Alors voilà, Derek avait besoin qu'elle reste avec lui, au moins le temps qu'ils récupèrent Stiles et qu'ils rentrent au manoir. De manière générale, il n'était pas du genre à abandonner qui que ce soit – enfoirés de type Scott McCall mis à part. D'ailleurs, il n'avait aucune idée d'où il se trouvait et il n'en avait strictement rien à faire. Après ce que l'alpha avait osé faire à Stiles, puis à Isaac et après que Derek ait appris pour le passage à tabac de l'hyperactif, le noiraud n'avait aucune envie d'entendre parler de lui. Si les actes horribles qu'il avait effectués contre Stiles étaient horribles et d'ores et déjà impardonnables, le fait de jeter Isaac en pâture aux Psis avait tout, sauf arrangé les choses.

Derek ne lui pardonnerait jamais cette trahison et ne considérait plus le latino comme son alpha.

A force de mirer la tour enflammée qui, il en était désormais certain, était doucement en train de rétrécir, Derek s'interrogea.
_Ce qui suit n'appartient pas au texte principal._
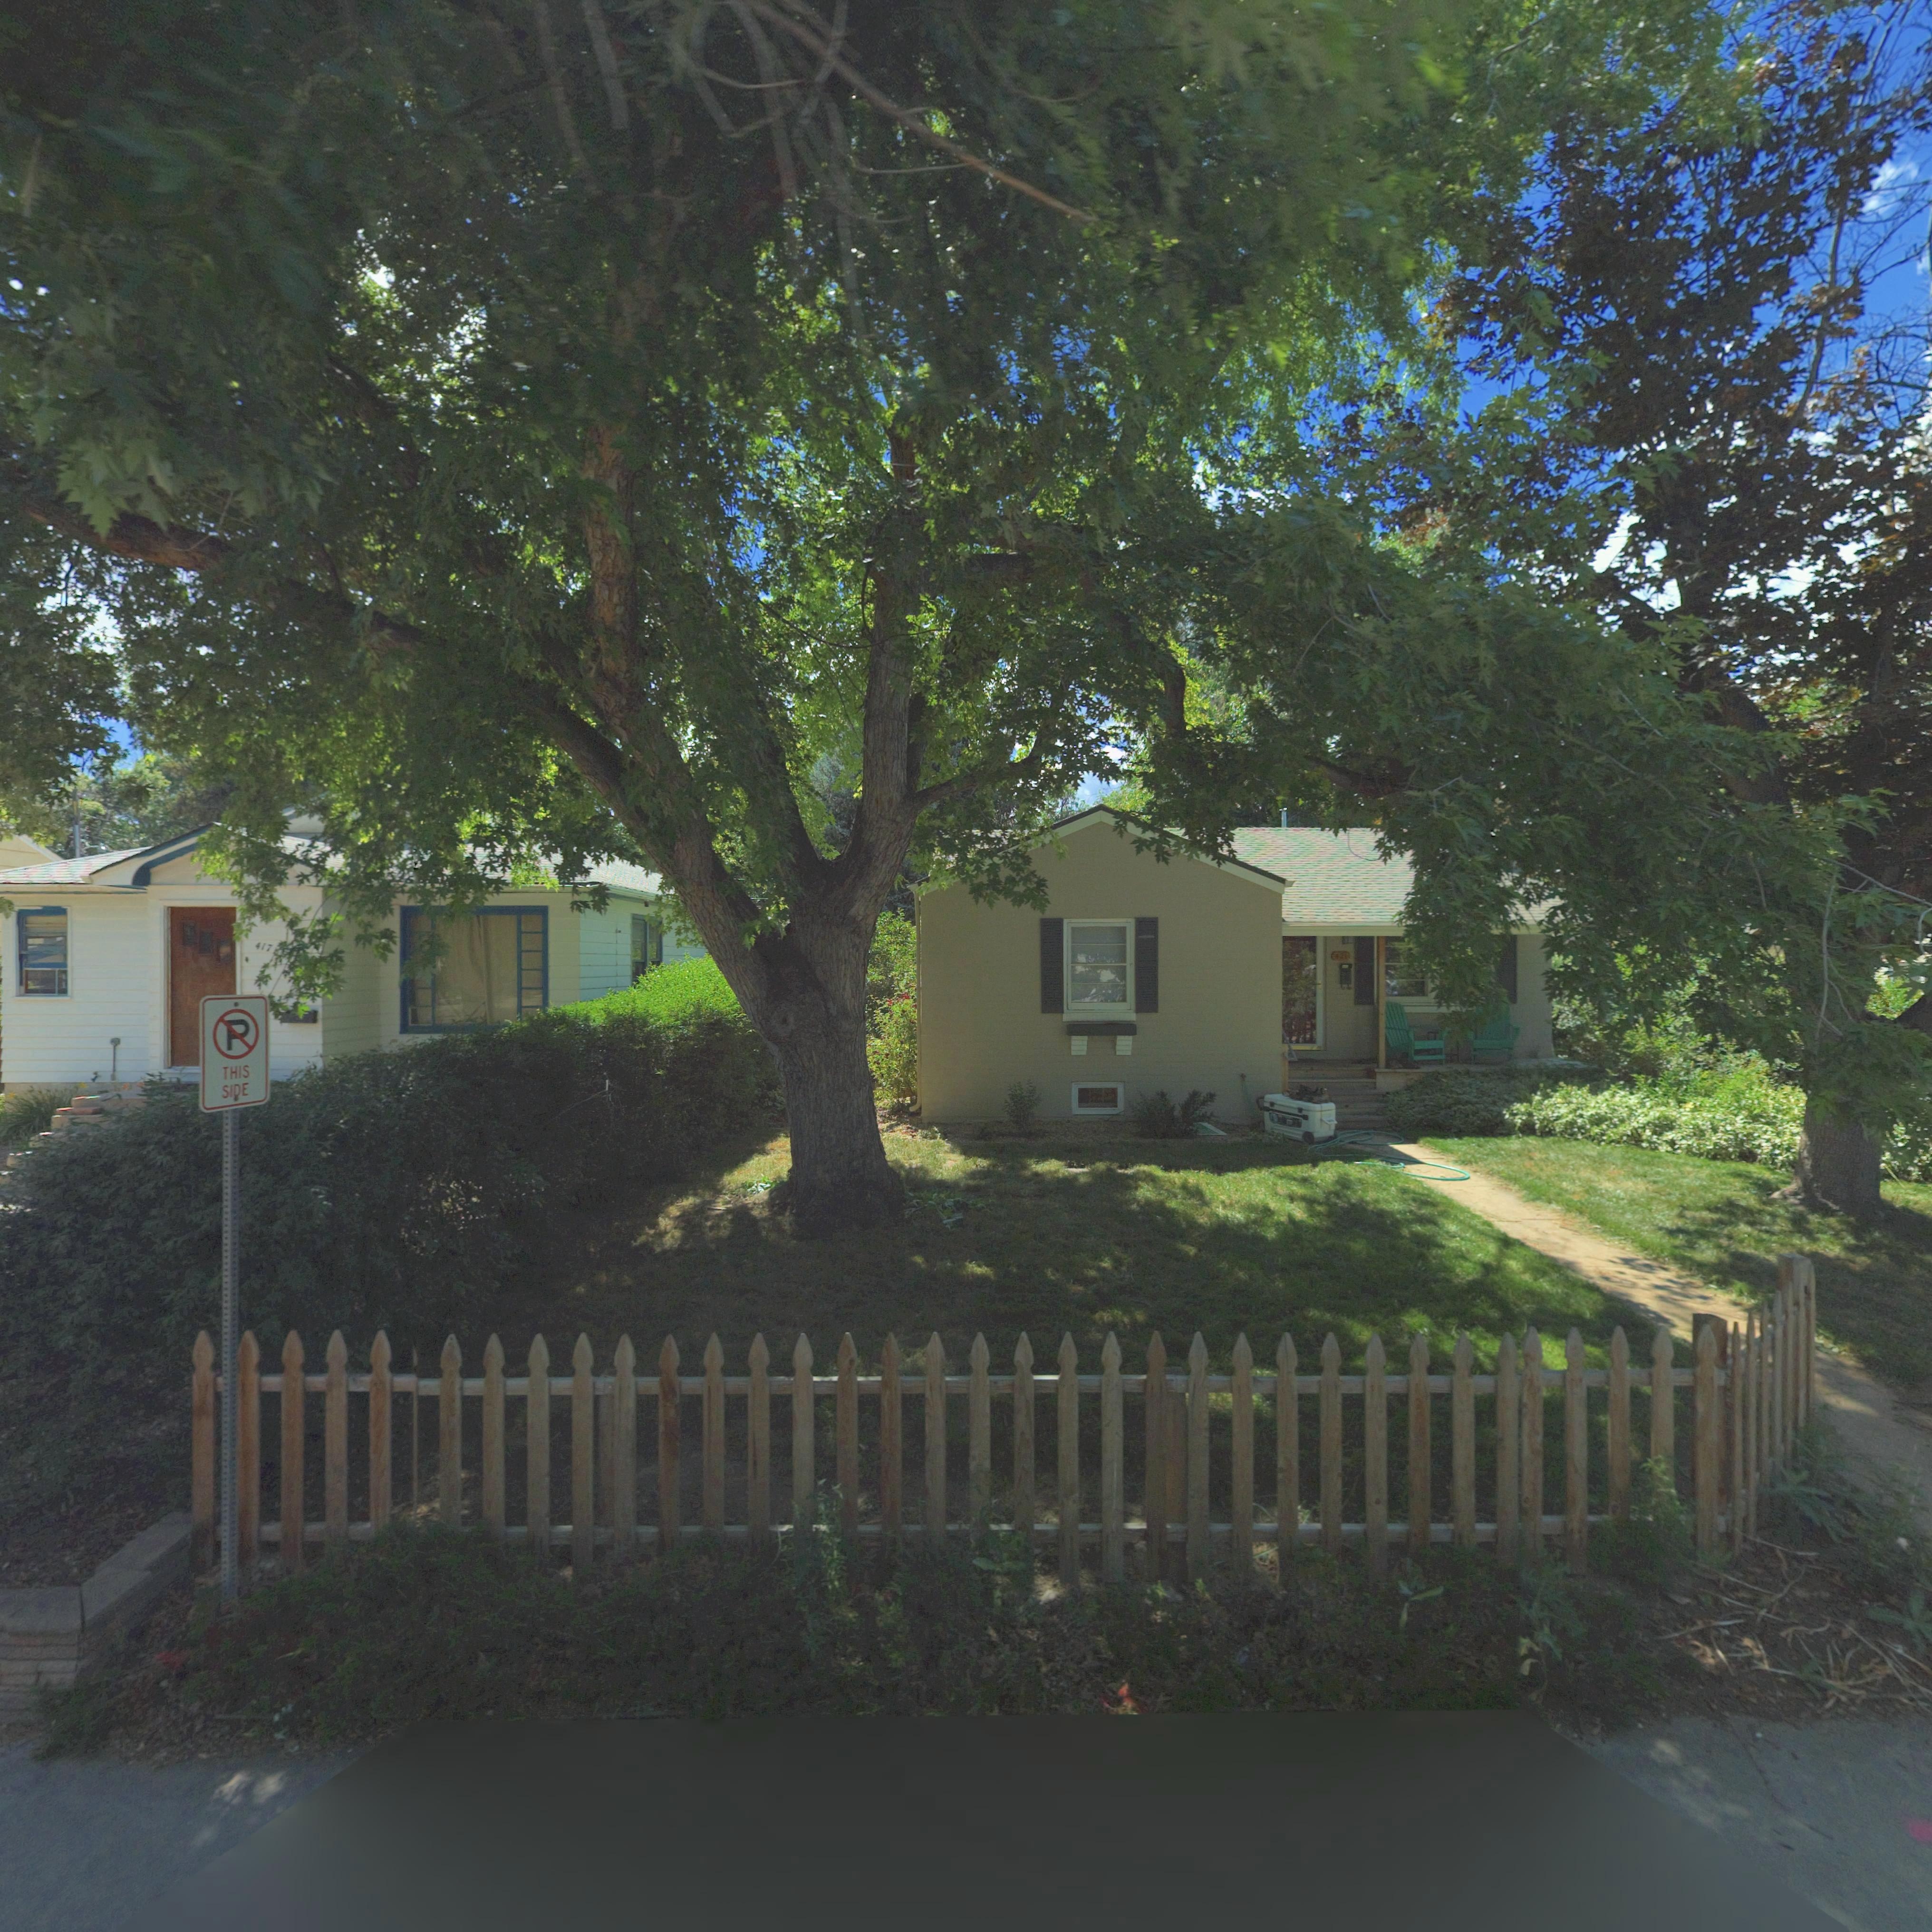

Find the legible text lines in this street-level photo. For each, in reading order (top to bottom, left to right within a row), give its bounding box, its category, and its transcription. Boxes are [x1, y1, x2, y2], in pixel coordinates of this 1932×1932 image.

Et interrogea Moira.

- Il se purge, finit-elle par lâcher. Les X-Psis ont un pouvoir… Qui grandit en permanence, si j'ose dire. En d'autres termes, il fait sortir le trop plein de pouvoir de son corps, histoire de garder le contrôle. C'est quelque chose qu'il doit faire de temps à autres s'il ne veut pas se laisser submerger.

La gorge de Derek s'assécha. Cela faisait déjà plusieurs minutes que Stiles avait érigé cette tour de flammes, une tour qui semblait vivante et la source de ce feu semblait inépuisable.

- Sauf que dans ce cas précis, il ne fait pas que se purger, le prévint-elle. Il montre qu'il est là. Ça fait partie de sa mise en garde, à mon avis. Se purger si proche d'une ville où a lieu une expédition punitive Psi… Ce n'est pas du hasard. Il faut qu'on se dépêche.

Par là, elle ne donnait pas d'ordre à Derek. Pas vraiment. Il y avait une urgence réelle dans sa voix, une urgence qui fit frissonner le loup-garou.

- Après une purge, les X ont généralement… Besoin de temps. Faire ça, ça les épuise. Je ne suis pas certaine qu'il sera en état de se défendre si un Psi arrive jusqu'à lui.

Légère pause. Puis, elle reprit d'un ton agacé :

- C'est pour ça que je trouve son action stupide et… Dangereuse. Le double cardinal… A-t-il déjà fait montre d'un semblant d'instinct de survie dans sa vie ?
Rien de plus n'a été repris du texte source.